OBJECTIVE => Rewrite the rows from the first one up to and including the line with "Dot at: (185, 343)", changing every "elev" to "elevation" and leaving everything else unchanged.

RECORD EXCERPTS =>
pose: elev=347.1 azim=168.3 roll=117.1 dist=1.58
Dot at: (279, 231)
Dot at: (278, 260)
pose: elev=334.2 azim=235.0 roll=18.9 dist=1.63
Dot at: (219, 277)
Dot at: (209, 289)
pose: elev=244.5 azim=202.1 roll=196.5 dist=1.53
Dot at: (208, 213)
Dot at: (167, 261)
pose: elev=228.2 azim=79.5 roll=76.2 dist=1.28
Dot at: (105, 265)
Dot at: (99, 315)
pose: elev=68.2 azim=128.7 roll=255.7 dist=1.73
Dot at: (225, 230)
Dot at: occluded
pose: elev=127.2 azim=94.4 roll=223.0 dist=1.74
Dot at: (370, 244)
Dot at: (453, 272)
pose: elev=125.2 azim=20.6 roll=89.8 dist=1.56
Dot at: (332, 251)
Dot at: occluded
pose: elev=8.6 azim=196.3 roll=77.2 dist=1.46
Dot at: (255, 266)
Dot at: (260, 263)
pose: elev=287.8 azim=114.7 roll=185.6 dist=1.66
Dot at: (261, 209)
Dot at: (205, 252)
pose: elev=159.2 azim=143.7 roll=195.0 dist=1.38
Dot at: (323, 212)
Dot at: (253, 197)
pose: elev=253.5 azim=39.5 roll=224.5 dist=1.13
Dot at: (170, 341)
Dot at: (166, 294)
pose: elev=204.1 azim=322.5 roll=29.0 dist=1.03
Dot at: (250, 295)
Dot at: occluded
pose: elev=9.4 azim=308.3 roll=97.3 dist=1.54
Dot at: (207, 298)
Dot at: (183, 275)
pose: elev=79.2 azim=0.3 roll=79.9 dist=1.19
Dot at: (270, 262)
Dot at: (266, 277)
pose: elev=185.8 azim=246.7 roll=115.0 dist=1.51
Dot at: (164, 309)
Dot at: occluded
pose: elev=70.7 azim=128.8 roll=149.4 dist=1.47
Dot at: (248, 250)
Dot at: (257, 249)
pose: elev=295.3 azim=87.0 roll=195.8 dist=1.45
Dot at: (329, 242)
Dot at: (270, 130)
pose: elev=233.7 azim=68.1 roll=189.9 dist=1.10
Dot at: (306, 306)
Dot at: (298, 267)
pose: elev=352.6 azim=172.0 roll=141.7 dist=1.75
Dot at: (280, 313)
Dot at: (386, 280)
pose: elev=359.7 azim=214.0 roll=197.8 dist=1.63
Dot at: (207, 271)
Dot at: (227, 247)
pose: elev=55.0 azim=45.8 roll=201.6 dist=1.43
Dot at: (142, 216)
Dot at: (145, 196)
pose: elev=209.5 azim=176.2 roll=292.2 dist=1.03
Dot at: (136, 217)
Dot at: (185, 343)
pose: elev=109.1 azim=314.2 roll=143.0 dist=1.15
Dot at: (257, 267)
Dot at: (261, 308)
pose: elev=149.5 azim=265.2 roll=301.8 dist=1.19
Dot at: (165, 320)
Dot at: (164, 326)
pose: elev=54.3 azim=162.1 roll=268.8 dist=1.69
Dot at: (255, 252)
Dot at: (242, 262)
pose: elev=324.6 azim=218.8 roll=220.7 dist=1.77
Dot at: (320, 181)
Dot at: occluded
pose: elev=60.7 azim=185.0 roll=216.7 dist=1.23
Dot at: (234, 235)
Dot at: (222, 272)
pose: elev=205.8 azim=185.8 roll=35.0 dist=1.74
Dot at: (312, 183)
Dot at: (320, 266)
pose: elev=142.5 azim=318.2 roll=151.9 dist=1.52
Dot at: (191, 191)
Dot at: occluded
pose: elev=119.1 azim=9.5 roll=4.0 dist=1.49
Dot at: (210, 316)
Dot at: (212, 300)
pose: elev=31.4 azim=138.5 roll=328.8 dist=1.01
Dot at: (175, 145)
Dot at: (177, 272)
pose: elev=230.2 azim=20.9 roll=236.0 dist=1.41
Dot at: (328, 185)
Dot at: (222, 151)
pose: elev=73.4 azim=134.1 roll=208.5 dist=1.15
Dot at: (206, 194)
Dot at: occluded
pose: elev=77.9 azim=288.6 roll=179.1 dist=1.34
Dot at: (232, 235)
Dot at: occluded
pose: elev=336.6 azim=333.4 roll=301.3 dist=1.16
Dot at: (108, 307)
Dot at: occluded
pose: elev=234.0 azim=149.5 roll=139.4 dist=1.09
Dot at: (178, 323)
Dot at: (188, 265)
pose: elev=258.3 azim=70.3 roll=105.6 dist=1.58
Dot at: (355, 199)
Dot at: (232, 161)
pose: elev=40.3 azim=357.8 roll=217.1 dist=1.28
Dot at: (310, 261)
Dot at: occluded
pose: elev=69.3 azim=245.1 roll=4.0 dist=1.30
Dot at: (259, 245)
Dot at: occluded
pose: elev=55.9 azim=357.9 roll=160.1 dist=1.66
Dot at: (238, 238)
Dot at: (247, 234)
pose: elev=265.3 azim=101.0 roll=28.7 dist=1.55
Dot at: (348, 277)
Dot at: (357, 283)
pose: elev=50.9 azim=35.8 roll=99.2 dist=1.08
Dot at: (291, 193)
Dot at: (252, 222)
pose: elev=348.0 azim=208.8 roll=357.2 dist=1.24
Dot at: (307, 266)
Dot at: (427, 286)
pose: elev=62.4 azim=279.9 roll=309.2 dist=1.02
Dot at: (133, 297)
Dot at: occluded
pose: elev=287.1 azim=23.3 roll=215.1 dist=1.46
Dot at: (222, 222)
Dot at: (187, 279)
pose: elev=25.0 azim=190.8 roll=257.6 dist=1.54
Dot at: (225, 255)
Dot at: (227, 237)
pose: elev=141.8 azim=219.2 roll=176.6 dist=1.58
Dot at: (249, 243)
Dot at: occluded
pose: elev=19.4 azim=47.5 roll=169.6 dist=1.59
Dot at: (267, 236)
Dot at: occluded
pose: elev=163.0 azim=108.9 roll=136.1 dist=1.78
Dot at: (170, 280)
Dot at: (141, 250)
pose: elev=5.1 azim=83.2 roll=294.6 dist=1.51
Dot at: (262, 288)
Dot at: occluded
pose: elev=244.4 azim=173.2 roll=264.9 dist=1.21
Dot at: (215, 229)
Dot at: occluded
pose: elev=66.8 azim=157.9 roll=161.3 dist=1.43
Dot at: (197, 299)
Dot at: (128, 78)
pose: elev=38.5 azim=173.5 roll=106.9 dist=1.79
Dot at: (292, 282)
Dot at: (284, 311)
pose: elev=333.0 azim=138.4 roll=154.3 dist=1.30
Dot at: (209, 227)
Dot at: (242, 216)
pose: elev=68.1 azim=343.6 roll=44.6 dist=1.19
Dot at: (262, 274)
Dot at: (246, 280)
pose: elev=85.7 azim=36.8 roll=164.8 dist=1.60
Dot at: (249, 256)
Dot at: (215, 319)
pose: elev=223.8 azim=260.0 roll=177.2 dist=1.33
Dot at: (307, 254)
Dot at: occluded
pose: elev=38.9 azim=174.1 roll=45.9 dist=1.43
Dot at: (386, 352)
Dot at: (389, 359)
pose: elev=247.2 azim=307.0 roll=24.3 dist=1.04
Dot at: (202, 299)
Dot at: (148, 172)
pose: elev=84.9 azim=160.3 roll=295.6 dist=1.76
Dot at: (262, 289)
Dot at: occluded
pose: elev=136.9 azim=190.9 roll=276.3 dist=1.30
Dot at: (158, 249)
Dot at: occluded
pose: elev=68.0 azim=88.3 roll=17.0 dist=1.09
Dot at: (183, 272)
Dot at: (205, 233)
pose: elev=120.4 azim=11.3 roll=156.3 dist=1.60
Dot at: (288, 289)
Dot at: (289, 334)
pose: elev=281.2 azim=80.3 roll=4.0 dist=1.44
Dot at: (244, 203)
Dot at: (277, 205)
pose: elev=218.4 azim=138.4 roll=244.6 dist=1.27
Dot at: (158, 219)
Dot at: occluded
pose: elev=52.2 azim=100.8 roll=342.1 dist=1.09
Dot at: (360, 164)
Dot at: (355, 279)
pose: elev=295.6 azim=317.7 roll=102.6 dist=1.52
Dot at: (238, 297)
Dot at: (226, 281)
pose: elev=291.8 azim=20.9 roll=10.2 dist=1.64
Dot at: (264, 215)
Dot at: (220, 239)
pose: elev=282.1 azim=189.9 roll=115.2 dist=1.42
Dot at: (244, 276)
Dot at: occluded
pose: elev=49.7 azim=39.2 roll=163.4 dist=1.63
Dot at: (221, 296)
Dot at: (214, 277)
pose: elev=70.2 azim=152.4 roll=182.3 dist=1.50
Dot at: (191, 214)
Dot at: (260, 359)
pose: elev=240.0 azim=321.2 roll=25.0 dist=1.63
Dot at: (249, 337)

COMPLETED EXERCISE =>
pose: elevation=347.1 azim=168.3 roll=117.1 dist=1.58
Dot at: (279, 231)
Dot at: (278, 260)
pose: elevation=334.2 azim=235.0 roll=18.9 dist=1.63
Dot at: (219, 277)
Dot at: (209, 289)
pose: elevation=244.5 azim=202.1 roll=196.5 dist=1.53
Dot at: (208, 213)
Dot at: (167, 261)
pose: elevation=228.2 azim=79.5 roll=76.2 dist=1.28
Dot at: (105, 265)
Dot at: (99, 315)
pose: elevation=68.2 azim=128.7 roll=255.7 dist=1.73
Dot at: (225, 230)
Dot at: occluded
pose: elevation=127.2 azim=94.4 roll=223.0 dist=1.74
Dot at: (370, 244)
Dot at: (453, 272)
pose: elevation=125.2 azim=20.6 roll=89.8 dist=1.56
Dot at: (332, 251)
Dot at: occluded
pose: elevation=8.6 azim=196.3 roll=77.2 dist=1.46
Dot at: (255, 266)
Dot at: (260, 263)
pose: elevation=287.8 azim=114.7 roll=185.6 dist=1.66
Dot at: (261, 209)
Dot at: (205, 252)
pose: elevation=159.2 azim=143.7 roll=195.0 dist=1.38
Dot at: (323, 212)
Dot at: (253, 197)
pose: elevation=253.5 azim=39.5 roll=224.5 dist=1.13
Dot at: (170, 341)
Dot at: (166, 294)
pose: elevation=204.1 azim=322.5 roll=29.0 dist=1.03
Dot at: (250, 295)
Dot at: occluded
pose: elevation=9.4 azim=308.3 roll=97.3 dist=1.54
Dot at: (207, 298)
Dot at: (183, 275)
pose: elevation=79.2 azim=0.3 roll=79.9 dist=1.19
Dot at: (270, 262)
Dot at: (266, 277)
pose: elevation=185.8 azim=246.7 roll=115.0 dist=1.51
Dot at: (164, 309)
Dot at: occluded
pose: elevation=70.7 azim=128.8 roll=149.4 dist=1.47
Dot at: (248, 250)
Dot at: (257, 249)
pose: elevation=295.3 azim=87.0 roll=195.8 dist=1.45
Dot at: (329, 242)
Dot at: (270, 130)
pose: elevation=233.7 azim=68.1 roll=189.9 dist=1.10
Dot at: (306, 306)
Dot at: (298, 267)
pose: elevation=352.6 azim=172.0 roll=141.7 dist=1.75
Dot at: (280, 313)
Dot at: (386, 280)
pose: elevation=359.7 azim=214.0 roll=197.8 dist=1.63
Dot at: (207, 271)
Dot at: (227, 247)
pose: elevation=55.0 azim=45.8 roll=201.6 dist=1.43
Dot at: (142, 216)
Dot at: (145, 196)
pose: elevation=209.5 azim=176.2 roll=292.2 dist=1.03
Dot at: (136, 217)
Dot at: (185, 343)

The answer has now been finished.